Il Presidente della Repubblica non ha potuto fare altro che rassegnarsi a compire un gesto già compiuto nell’aprile del 2018. Riaffidare al Presidente della Camera Roberto Fico, proveniente dalla cosiddetta sinistra M5S, un mandato esplorativo. Che – per dirla con Ennio Flaiano – la situazione è grave ma non seria, lo dimostra il fatto che questo tipo di mandato non è per niente contemplato, né mai neanche citato nella nostra Costituzione: è solo entrato nell’uso, nella prassi. Lo stesso Fico, inoltre, nella precedente occasione, fallì completamente nel suo tentativo. E chi gli sbarrò la strada? Sempre lui, il demolitore unico universale: Matteo Renzi.

Questo avrebbe dovuto dimostrare che il senatore di Rignano nell’algebra politica, non in quella micragnosa e triste, vale molto di più del 2–3% che gli assegnano i sondaggi. Non aver minimamente tenuto conto di questo aspetto è una grave mancanza di giusta misura, di esatta valutazione degli equilibri politici a carico dell’intera compagine governativa e parlamentare di maggioranza. Possiamo e anzi, dobbiamo con forza condannare le pessime attitudini del suddetto senatore demolitore, la sua vomitevole piaggeria, a fini di lucro, nei confronti di una teocrazia e  tirannia petrolifera macchiata di sangue e sfruttamento umano. Questo, però, non assolve minimamente chi ha pensato fosse sufficiente mettere sotto il tappeto qualche fastidioso granellino di polvere acre. Soprattutto quando lacune e anche voragini della compagine governativa erano molte, e non tutte giustificabili dall’emergenza pandemica. Le più clamorose riguardavano proprio quel Recovery Plan che deve rispondere al vasto piano europeo che si chiama Next Generation Eu. Ossia: progetti di avanzato valore ambientale, sociale, civile e tecnologico. Qui è stato davvero, per Demolition Bomb, un passatempo da ragazzini buttare giù tutti i birilli del bowling.
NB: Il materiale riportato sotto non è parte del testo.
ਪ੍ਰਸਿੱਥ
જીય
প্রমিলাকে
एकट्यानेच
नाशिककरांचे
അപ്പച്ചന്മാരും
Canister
Non occorrerebbe neanche ricorrere a uno dei più grandi pensatori della politica d’ogni tempo, ossia quel Niccolò Machiavelli, di cui anche Hegel esaltò la statura, per tenere continuamente presente che politica e morale sono due sfere ben distinte, e che la prima si muove secondo una sua specifica logica d’analisi e d’azione. Basterebbe ricordare la sintetica locuzione coniata dal grande vecchio ma ancora vegeto socialista Rino Formica: la politica è sangue e merda. Ora non si può che tornare a fare i conti con Renzi: con gli interessi, però, e decisamente, inevitabilmente più alti di quel miope 2–3% con cui si è tentato di ingabbiarlo. Un giocatore di poker lo si è definito. Piuttosto di scacchi che ha sacrificato nel gioco tre suoi pezzi importanti e ora ne vuole conseguirne un vantaggio strategico. Per quanto spregevole sia la persona e il comportamento da questo nuovo assetto della scacchiera non si schioda.
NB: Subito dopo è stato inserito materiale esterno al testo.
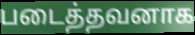
படைத்தவனாக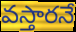
వస్తారనే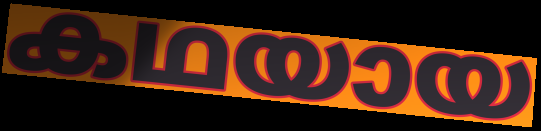
കഥയായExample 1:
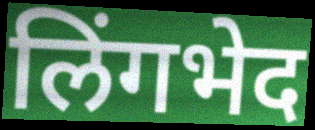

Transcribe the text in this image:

La giusta misura, quale regola che non si può mai impunemente violare, richiama a una categoria ontologica più generale: quella della giustizia. Dall’inizio della pandemia i dieci umani più ricchi del mondo hanno aumentato di altri 540 miliardi di dollari i loro patrimoni. Sfiora i 12.000 miliardi il massimo storico di dollari ammassato nelle casse dei paperoni mondiali. Mezzo miliardo di persone, invece sta precipitando sotto la soglia di povertà, con un reddito di solo qualche dollaro al giorno. Soni i dati presentati al vertice Word Econimic Forum di Davos da Oxfam. È il virus della disuguaglianza che continuerà a imperversare ancora per anni sull’intero pianeta. La vera giusta misura, in grado di farci uscire dall’attuale massa tumorale della politica, è il riferimento a tale dimensione della giustizia. Solo un’inedita alleanza di intelligenze sociali e culturali che mantenga saldo tale sfondo esistenziale, potrà configurare un’alternativa al declino tumorale, epocale della politica.